Directions
Every line below from the one containing "- Email: legal@wims.io" through the one containing "2:** [2030 Projection" must be transcribed exactly. Omit all lines outside that stretch.

[[ Material for this exercise, beginning ]]

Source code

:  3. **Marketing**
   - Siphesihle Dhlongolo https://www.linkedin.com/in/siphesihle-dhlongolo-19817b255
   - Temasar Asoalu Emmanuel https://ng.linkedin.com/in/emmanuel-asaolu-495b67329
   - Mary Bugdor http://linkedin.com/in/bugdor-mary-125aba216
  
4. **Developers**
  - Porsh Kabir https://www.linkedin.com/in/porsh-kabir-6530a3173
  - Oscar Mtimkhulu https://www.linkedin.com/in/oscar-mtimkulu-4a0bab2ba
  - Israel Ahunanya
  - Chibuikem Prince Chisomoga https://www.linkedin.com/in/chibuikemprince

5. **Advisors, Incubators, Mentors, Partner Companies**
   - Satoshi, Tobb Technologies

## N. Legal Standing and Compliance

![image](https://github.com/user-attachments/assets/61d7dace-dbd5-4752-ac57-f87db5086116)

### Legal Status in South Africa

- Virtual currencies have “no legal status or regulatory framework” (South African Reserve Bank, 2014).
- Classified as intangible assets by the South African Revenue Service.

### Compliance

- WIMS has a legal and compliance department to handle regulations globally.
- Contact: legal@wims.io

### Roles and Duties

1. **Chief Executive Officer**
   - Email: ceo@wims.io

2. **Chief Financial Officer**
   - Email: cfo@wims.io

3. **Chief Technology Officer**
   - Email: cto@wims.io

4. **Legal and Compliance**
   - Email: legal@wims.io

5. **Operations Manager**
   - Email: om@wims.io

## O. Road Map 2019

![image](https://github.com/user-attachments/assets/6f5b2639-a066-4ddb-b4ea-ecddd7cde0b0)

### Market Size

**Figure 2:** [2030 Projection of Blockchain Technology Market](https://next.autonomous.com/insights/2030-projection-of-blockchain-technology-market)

[[ Material for this exercise, end ]]
[[ Material for this exercise, beginning ]]

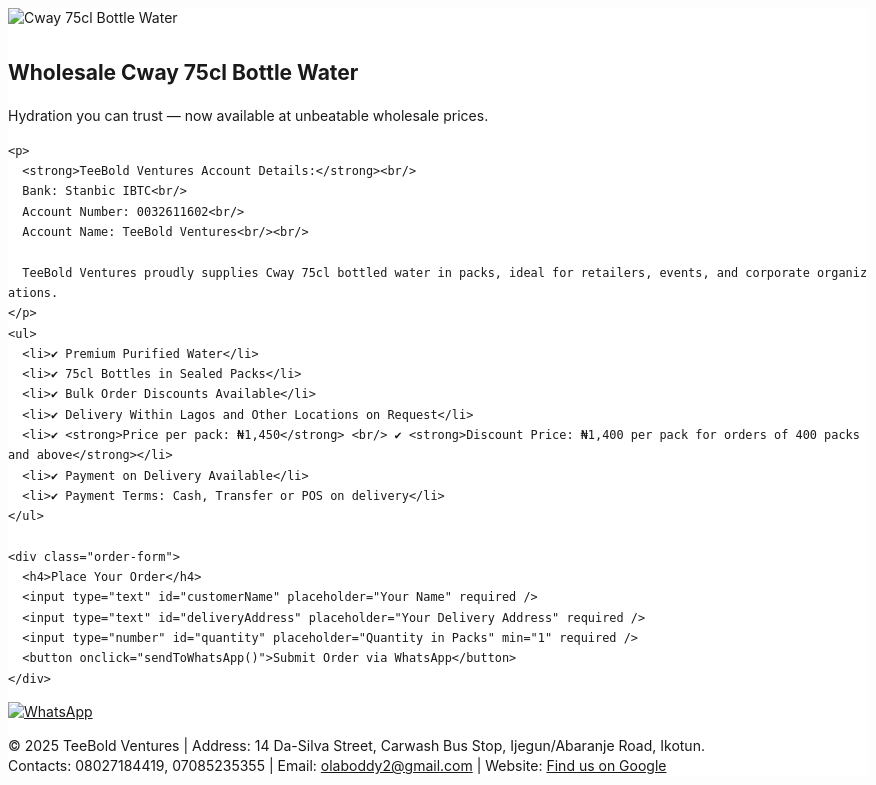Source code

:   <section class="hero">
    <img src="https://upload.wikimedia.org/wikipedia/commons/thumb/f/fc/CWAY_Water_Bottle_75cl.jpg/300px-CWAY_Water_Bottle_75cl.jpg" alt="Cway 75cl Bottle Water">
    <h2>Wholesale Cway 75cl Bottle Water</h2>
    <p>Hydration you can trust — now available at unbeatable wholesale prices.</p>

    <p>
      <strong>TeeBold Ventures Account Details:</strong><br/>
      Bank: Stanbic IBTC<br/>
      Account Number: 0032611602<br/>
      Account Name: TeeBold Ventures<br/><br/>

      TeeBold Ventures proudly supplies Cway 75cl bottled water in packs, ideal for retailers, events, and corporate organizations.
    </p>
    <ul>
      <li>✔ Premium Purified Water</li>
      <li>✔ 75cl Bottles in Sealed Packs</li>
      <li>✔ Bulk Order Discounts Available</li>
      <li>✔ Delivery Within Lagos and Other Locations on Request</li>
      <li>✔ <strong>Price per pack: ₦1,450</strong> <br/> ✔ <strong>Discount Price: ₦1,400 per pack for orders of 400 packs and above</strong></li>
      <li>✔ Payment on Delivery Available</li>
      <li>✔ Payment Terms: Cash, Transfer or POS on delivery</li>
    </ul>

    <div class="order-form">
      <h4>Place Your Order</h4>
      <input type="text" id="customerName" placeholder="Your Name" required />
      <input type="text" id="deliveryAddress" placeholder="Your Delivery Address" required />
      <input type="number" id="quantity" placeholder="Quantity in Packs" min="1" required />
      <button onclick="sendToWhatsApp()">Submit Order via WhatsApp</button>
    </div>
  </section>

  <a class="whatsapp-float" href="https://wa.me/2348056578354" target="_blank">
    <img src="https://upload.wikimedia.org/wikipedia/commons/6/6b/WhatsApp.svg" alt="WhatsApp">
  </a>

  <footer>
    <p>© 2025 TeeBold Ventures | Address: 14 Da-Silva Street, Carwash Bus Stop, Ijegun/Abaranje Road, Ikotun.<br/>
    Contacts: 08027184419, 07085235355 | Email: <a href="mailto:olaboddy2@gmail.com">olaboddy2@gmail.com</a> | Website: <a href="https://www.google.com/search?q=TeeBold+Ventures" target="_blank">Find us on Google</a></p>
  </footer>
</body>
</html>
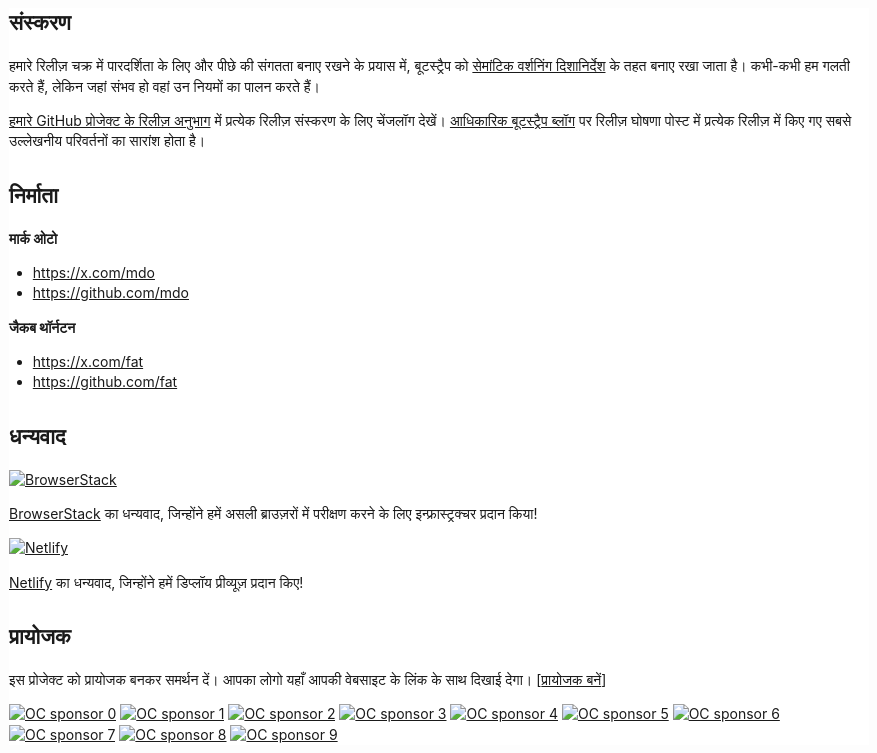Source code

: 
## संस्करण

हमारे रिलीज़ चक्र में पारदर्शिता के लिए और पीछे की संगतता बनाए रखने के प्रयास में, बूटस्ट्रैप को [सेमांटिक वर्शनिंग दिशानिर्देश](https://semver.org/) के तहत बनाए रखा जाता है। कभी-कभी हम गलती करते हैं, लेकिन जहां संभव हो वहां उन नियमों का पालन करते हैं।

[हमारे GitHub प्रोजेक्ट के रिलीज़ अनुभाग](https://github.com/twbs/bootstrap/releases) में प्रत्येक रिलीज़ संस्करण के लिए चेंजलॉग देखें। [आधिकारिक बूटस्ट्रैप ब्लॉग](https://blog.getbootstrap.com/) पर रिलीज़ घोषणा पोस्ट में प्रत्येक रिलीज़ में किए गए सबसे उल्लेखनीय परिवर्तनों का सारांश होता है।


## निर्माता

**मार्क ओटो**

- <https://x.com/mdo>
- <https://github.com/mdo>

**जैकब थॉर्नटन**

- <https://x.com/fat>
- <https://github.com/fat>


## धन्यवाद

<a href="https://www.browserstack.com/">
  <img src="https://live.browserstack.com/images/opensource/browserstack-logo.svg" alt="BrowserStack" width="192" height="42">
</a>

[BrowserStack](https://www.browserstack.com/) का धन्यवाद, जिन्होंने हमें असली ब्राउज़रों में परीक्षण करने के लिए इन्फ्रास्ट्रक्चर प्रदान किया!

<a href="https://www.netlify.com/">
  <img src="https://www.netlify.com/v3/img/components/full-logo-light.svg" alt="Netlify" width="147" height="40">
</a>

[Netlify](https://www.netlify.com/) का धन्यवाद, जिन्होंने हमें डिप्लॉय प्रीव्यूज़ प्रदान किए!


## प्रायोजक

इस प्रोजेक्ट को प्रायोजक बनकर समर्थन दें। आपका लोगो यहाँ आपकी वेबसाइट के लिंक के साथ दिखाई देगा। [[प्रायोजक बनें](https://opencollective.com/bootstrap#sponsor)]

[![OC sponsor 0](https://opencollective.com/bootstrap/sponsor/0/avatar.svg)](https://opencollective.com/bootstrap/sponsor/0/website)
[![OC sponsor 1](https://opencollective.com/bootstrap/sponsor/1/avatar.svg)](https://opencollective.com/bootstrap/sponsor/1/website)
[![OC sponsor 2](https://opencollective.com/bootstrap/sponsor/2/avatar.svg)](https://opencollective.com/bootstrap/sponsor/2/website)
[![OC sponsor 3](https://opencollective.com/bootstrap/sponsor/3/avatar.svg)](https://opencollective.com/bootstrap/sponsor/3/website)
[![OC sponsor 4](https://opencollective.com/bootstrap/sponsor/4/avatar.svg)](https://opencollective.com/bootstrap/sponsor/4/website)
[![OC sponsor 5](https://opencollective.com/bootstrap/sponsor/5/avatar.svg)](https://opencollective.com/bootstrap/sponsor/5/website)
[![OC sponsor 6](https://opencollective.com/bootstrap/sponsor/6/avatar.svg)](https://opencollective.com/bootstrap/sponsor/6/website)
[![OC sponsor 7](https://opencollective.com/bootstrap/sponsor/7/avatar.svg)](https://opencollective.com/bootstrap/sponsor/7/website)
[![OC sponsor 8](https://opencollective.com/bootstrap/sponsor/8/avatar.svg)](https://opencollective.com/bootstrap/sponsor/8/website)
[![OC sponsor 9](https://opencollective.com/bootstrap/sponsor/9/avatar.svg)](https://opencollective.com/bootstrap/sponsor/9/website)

[[ Material for this exercise, end ]]

Response to this task
   - Email: legal@wims.io

5. **Operations Manager**
   - Email: om@wims.io

## O. Road Map 2019

![image](https://github.com/user-attachments/assets/6f5b2639-a066-4ddb-b4ea-ecddd7cde0b0)

### Market Size

**Figure 2:** [2030 Projection of Blockchain Technology Market](https://next.autonomous.com/insights/2030-projection-of-blockchain-technology-market)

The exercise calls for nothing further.